Setelah dokter kembali memeriksa Egi, ternyata terjadi infeksi pada bagian hati, jantung, dan beberapa organ dalam tubuh lainnya akibat tusukan pisau berkarat kelima pemuda yang tempo hari berkelahi dengan kami.

Dokter mengatakan kepada ibu dan bapak Egi kalau infeksi yang terjadi di dalam tubuh Egi ini sangat berbahaya. Kebetulan, kami bertiga ada disitu.

Satu satunya cara menyelamatkan Egi adalah mencari pendonor yang mau mendonorkan hati dan beberapa organ dalam tubuh lainnya.

Aku benar-benar syok. Entah apakah sama yang dirasakan dengan Tedy dan Fadil. Orangtua Egi menangis sesenggukkan. Mereka benar-benar bingung harus berbuat apa.

------
Pihak rumah sakit memberlakukan peraturan bagi yang menunggu pasien minimal dua orang. Alhasil, Aku, Fadil, dan Tedy harus bergantian menunggu sampai Egi sembuh.

Tepat pukul tujuh malam, aku dan Tedy memutuskan untuk pulang. Sedangkan Fadil memutuskan untuk tetap di rumah sakit bersama Ibunda Egi.

Tanpa sepengetahuan aku dan Tedy, tepat pukul 10 malam, Fadil memaksa dokter untuk mengoperasi dirinya dan memberikan organ dalam tubuhnya kepada Egi.

Awalnya, keinginan Fadil ditolak dokter. Sebab, hal ini menyangkut nyawa dirinya. Tapi, Fadil terus memaksa.
       "Aku hanya ingin melihat orang-orang di sekitarku bahagia. Jadi, apa pun risikonya, aku siap."

Setelah meyakinkan dokter, pukul dua belas malam Fadil dan Egi dibawa ke ruang operasi. Di sana Fadil terus melihat ke arah Egi yang saat itu terbaring tidak berdaya.

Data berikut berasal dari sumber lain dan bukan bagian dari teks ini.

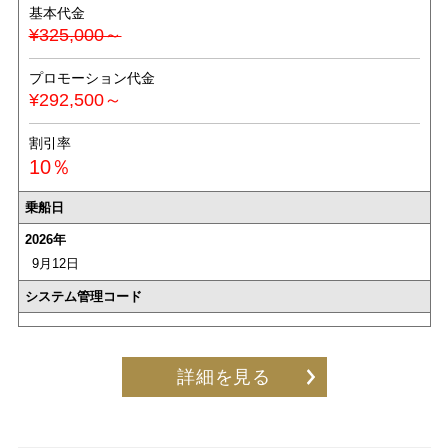
基本代金
¥325,000～
プロモーション代金
¥292,500～
割引率
10％
乗船日
2026年
9月12日
システム管理コード
詳細を見る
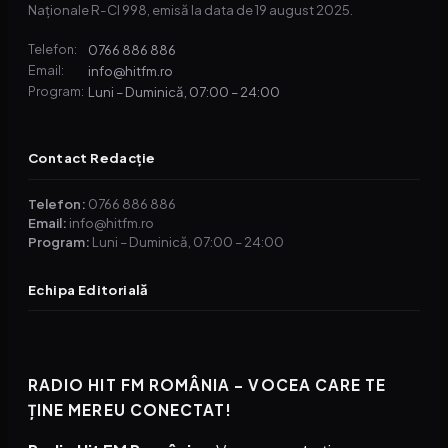
Naționale R-CI 998, emisă la data de 19 august 2025.
0766 886 886
Telefon:
info@hitfm.ro
Email:
Luni – Duminică, 07:00 – 24:00
Program:
Contact Redacție
Telefon:
0766 886 886
Email:
info@hitfm.ro
Program:
Luni – Duminică, 07:00 – 24:00
Echipa Editorială
RADIO HIT FM ROMÂNIA – VOCEA CARE TE
ȚINE MEREU CONECTAT!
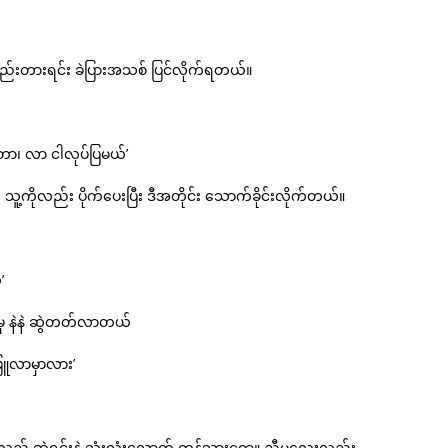
ည်းတားရင်း ခဲပြားအသစ် ပြင်လိုက်ရတယ်။
ရတာ၊ လာ ငါလုပ်ပြမယ်’
း သူ့ကိုလည်း ပိုက်ပေးပြီး ဒီအတိုင်း သောက်ခိုင်းလိုက်တယ်။
’
မှ နဲနဲ ဆွဲတတ်လာတယ်
ြူလာမှာလား’
ည့် ဆွဲရင်းနဲ့ သုံးလုံးလောက် ကုန်သွားရော။ ညီမလေးလည်း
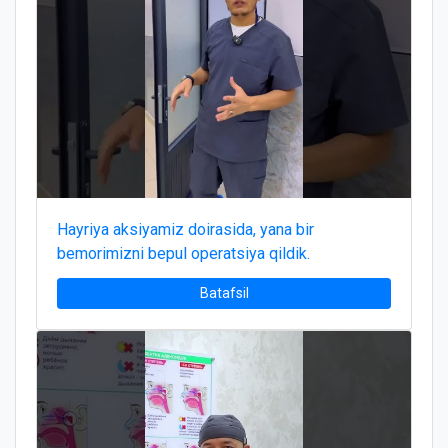
Hayriya aksiyamiz doirasida, yana bir
bemorimizni bepul operatsiya qildik.
Batafsil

Pukul tiga dini hari, operasi selesai. Tapi, apa? Fadil menghembuskan nafas terakhirnya.

------
Tepat pukul delapan pagi, aku dan Tedy langsung menuju rumah sakit. Sesampainya di sana, pihak dokter langsung menceritakan kejadian nekad Fadil yang mendonorkan hatinya untuk Egi. Aku dan Tedy yang tidak tahu apa-apa mulai bertanya tanya, sebelum akhirnya dokter mengatakan Fadil telah meninggal dunia.

Aku masih tidak percaya dengan perkataan dokter sebelum akhirnya ia menunjukkan kepada aku dan Tedy jenazah Fadil di kamar mayat. Di sana, sudah terlihat orangtua Fadil serta orangtua Egi.

Aku menangis sejadi-jadinya. Sementara, ibunda Fadil pingsan. Lalu, dibawa oleh perawat rumah sakit. Di sana, dokter mulai menjelaskan semuanya.
        "Sahabatmu ini sangat luar biasa. Dia mengorbankan hidupnya hanya untuk melihat orang di sekitarnya bahagia."

Aku dan Tedy kembali menangis dan mendekap tubuh Fadil yang sudah tidak berkutik lagi. Dingin sekali tubuh itu. Namun, diwajahnya masih menyimpan senyuman. Iya. Senyum kebahagiaan karena telah menolong hidup sahabatnya.

Tepat pukul dua belas siang, Fadil mulai di makamkan. Aku dan Tedy ikut mengantar sampai rumah peristirahatan. Kecuali dengan Egi. Dia masih harus menjalani perawatan intensif pasca operasi.

------
Seminggu setelah kepergian Fadil, Egi mulai sehat dan kembali beraktivitas. Namun, Egi masih belum mengetahui bahwa Fadil telah tiada. Hingga suatu hari, Egi bertanya kepadaku dan Tedy.
        "Bro, Fadil mana?"

Aku dan Tedy saling menatap. Bingung harus berkata apa. Namun, aku dan Tedy tetap harus jujur kepada Egi. Ia harus mengetahui ini semua.

Tedy pun mulai bercerita panjang lebar tentang kejadian yang sebenarnya, setelah mendengar hal tersebut. Mulai di kedua pelupuk mata Egi mengalir deras kristal-kristal bening. Tak terlihat lagi wajah Egi yang ceria.
         "Bro, anterin gue ke makan Fadil, ya," kata Egi sambil mengusap air matanya.

Sampai di pemakaman, Egi langsung duduk bersimpuh menghadap batu nisan Fadil. Egi tidak menyangka kalau Fadil nekat berbuat seperti itu demi dirinya.
         "Dil, kenapa lo ngelakuin hal ini! Lo sahabat terbaik yang gue miliki. Kalo lo ngelakuin ini demi kebahagiaan gue. Gue bener-bener terima kasih sama lo, Dil. Jujur, gue bingung harus bales lo pake apa. Yang pasti, elo selalu akan tersimpan di hati gue. Doa gue pasti akan selalu menyertai nama lo."

Egi masih mengungkapkan kesedihannya di makam Fadil. Tak kuasa, ia pun memeluk batu nisan Fadil. Aku dan Tedy yang saat itu berada di samping Egi, mulai menenangkan Egi.

Sekarang sudah pukul lima sore. Cuaca mulai gelap. Awan hitam mulai menggelayuti langit. Menyelimuti pekatnya kondisi di pemakaman.
Sayup-sayup terdengar rintihan pohon karena saling menggesek. Ditambah bunyi gemuruh yang cukup besar.
        "Gi, cuaca udah mendung banget, nih. Pulang aja yuk sebelun hujan!" kata Tedy.

Egi mulai bangkit dan kita segera memutuskan untuk pulang.